**TEXT SECTION**
Learning From Vitamin B 12 ‐Mediated Reactions: Cobalt(III)−Carbon‐Assisted Catalytic C−H Difluoroacylation of (Hetero)Arenes through Controlled‐Potential Electrolysis

The synthesis of difluoromethylated (CF 2 R) (R=H, alkyl/aryl, CO 2 R, etc.) compounds has received considerable attention in recent years. In this study, the cobalt(III)−carbon‐mediated catalytic C−H difluoroacylation of unactivated arenes and heteroarenes using BrCF 2 CO 2 Et is reported. This catalytic cycle is based on a valence change of the cobalt catalyst, a naturally derived vitamin B 12 derivative, driven by controlled‐potential electrolysis at −0.8 V vs. Ag/AgCl under visible‐light irradiation in dimethyl sulfoxide. A broad substrate scope is demonstrated, and two compounds were characterized according to their X‐ray crystal structures. Mechanistic studies showed that the reaction proceeds through a radical pathway mediated by homolytic cleavage of the cobalt(III)–carbon bond. A turnover number of more than 100 was observed, owing to the inherent stability of the vitamin B 12 framework. This naturally derived catalytic system has potential applications in medicinal chemistry and materials science.

**RECORDS SHOWN**
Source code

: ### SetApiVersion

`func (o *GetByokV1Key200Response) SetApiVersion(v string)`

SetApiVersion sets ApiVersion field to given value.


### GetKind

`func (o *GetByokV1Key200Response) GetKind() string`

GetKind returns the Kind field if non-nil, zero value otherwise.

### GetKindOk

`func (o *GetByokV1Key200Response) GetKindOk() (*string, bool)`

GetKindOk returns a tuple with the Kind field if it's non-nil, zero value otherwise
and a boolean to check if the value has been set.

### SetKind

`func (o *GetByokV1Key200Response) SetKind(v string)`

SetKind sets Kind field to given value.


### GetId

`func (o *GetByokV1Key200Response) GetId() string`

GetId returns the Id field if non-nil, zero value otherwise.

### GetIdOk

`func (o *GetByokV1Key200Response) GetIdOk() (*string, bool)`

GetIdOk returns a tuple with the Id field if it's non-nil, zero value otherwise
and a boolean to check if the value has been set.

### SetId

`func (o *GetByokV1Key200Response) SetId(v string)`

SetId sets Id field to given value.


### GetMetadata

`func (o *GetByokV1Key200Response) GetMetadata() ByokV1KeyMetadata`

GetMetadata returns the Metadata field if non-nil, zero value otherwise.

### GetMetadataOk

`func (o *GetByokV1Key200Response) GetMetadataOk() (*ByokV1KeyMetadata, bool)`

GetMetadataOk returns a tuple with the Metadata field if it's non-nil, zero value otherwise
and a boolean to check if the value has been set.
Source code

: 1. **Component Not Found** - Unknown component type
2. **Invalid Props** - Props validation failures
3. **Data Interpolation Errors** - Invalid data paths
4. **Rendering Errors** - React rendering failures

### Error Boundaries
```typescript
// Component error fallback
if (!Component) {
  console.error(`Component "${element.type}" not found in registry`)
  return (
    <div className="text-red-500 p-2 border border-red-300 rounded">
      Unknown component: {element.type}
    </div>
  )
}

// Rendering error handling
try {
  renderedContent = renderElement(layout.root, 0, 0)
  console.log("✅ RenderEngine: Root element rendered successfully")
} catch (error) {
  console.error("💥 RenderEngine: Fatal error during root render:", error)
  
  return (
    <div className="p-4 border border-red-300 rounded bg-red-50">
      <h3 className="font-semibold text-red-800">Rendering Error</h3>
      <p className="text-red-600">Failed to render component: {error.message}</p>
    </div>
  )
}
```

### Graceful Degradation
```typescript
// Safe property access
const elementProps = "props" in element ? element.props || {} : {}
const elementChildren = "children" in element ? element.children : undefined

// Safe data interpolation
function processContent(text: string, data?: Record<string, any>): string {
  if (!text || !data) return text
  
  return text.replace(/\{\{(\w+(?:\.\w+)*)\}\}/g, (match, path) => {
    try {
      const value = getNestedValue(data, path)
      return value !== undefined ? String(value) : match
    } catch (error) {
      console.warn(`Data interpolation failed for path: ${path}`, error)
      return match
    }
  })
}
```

**WHAT THIS TASK INVOLVES**
Answer these questions from the text on vitamin B12-mediated difluoroacylation:
(a) Which reagent is used for the C−H difluoroacylation?
(b) At what potential is the controlled-potential electrolysis run, and in which solvent?
(c) What turnover number was observed?

**ANSWER BELOW**
(a) BrCF 2 CO 2 Et
(b) −0.8 V vs. Ag/AgCl, in dimethyl sulfoxide
(c) More than 100